To directly respond to Mr. Tarheel's inquiry, if there is to be any serious initiative to establish or upgrade passenger service over a route, then the public agency sponsoring such had best be prepared to acquire that right of way. This is the only way to positively assure that the passenger trains will have priority and whatever freight operations remain will be conducted at the sufferance of such. The Northeast corridor is the best example of a public ROW acquisition. While the transaction between Conrail (yes, it WAS with Conrail and not PC) and Amtrak was essentially cash free (Amtrak "worked it off' by allowing freight access; it was roundly "paid off' by the '99 CR takeover).

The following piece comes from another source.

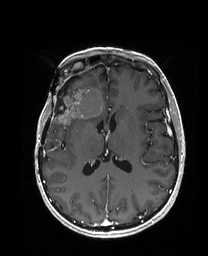
Brain MRI from a brain-tumour surgery series, one axial slice. Position 85 of 192 along the scan axis. T1-weighted post-contrast. 208 × 256 image matrix, field of view 203 × 250 mm. From the clinical record (not read from this slice): histopathology: Metastatic Carcinoma from Breast primary; tumour location: Right Frontal.
Outlined on this slice (manually delineated by an expert):
- previous resection cavity: bounding box (x1, y1, x2, y2) in pixels: (55, 79, 73, 114)
- tumour: (55, 86, 102, 125)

Now I am mindful that there are "sixteen a day" Oakland-Sacramento ("twenty a day" Oakland Martinez) over a railroad owned ROW and that the Union Pacific has agreed to have publicly funded improvements made to support passenger traffic. No doubt, they have agreed to more stringent OTP provisions than they have regarding other Amtrak operations. However, there is an "alt route' for freight over the Western Pacific. Also of note, there are "six a day' over the BNSF Stockton-Bakersfield - again railroad owned.
Some could say that this Central California initiative indicates there can be railroad-passenger agency cooperation; to my best knowledge, these trains all run "more or less" on time. But I am really speculating now, somehow the California passenger agency will not consider the job to be done until they acquire these ROW's.
As I've noted, even if I was at first skeptical in view of previous initiatives' outcomes, I'm "pleased as punch" to learn the additional Illinois trains are "doing OK" and that the "broke" State has continued to find the wherewithal to fund such. However I still hold that to have a REAL initiative, Illinois should be considering (no doubt they are - well considering) acquisition of the GM&O and MILW to enable a Milwaukee St Louis corridor.
In closing, if there is to be real passenger service initiatives, where the service speed is 110 or higher instead of 79, and where options such as electrification can be considered, then the ROW must be in public hands.
But, remember "The Fifth' as Mr. Mudlake notes; allow myself to note there is more to it than Tony Soprano "on the stand' saying "I plea the Fifth'.